Kakak beradik tersebut, salah satunya masih di bawah umur, ditembak mati oleh pasukan pendudukan Israel. Mereka memegang bendera putih saat ditembak mati.

Euro-Med Monitor mengutip seorang saksi mata yang mengatakan bahwa pada tanggal 25 Januari, antara pukul 10:30 dan 11 pagi, Nahed Adel Barbakh yang berusia 14 tahun meninggalkan rumahnya di dekat Sekolah Lingkungan Al-Amal sambil memegang bendera putih di tangannya.

Ia memimpin rombongan anggota keluarganya yang bersiap meninggalkan rumah setelah mendapat perintah evakuasi dari tentara Israel menuju Al-Mawasi.

Ketika mencoba menyeberang jalan, anak tersebut langsung terkena tembakan di kakinya dan jatuh ke tanah, sekitar tiga atau empat meter dari rumahnya, kata kelompok hak asasi manusia.

Adel Barbakh yang berusia 14 tahun mencoba untuk berdiri bahkan setelah menerima luka tembak, namun penembak jitu Israel yang ditempatkan di gedung-gedung terdekat menembak anak itu lagi.

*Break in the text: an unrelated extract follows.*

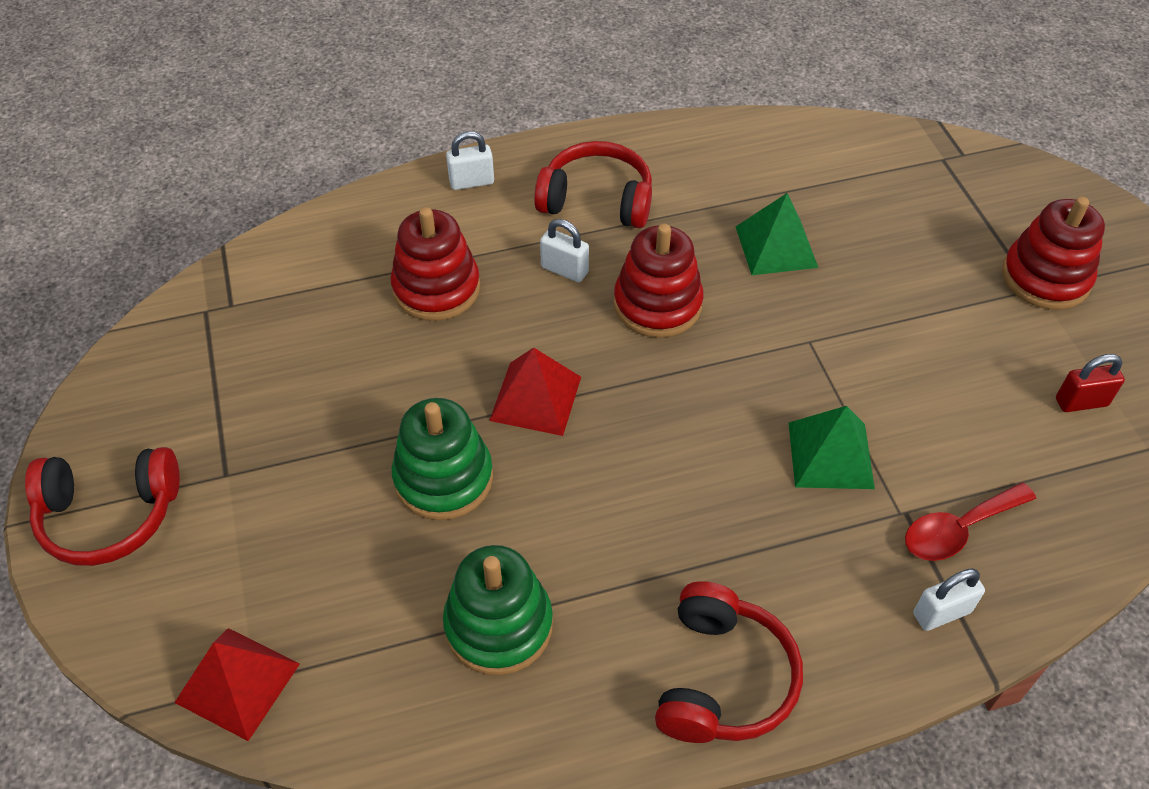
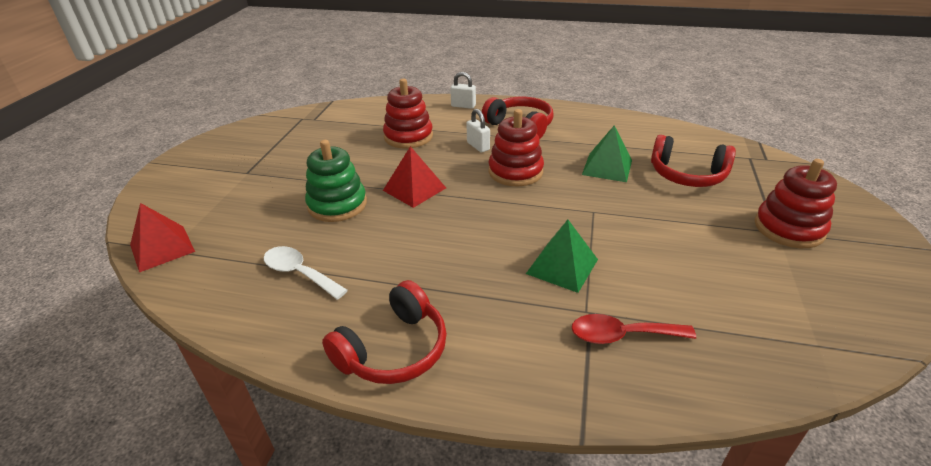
camera: 30 degrees right, 15 degrees down
red headphones [25,447,180,566] -> red headphones moved to [651,135,736,187]
green stacking toy [443,545,553,675] -> white spoon [264,246,348,300]
white padlock [913,569,985,631] -> none
red padlock [1056,354,1125,412] -> none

Anak laki-laki tersebut mencoba berdiri lagi untuk meminta bantuan dan kali ini personel militer rezim langsung menembak ke kepalanya, menewaskan remaja tersebut seketika.



Melihat Nahed terbaring dalam genangan darah, kakak laki-lakinya, Ramez yang berusia 20 tahun bergegas menyelamatkan adiknya. Saat dia sampai di dekat Nahed, dia juga ditembak oleh penembak jitu Israel.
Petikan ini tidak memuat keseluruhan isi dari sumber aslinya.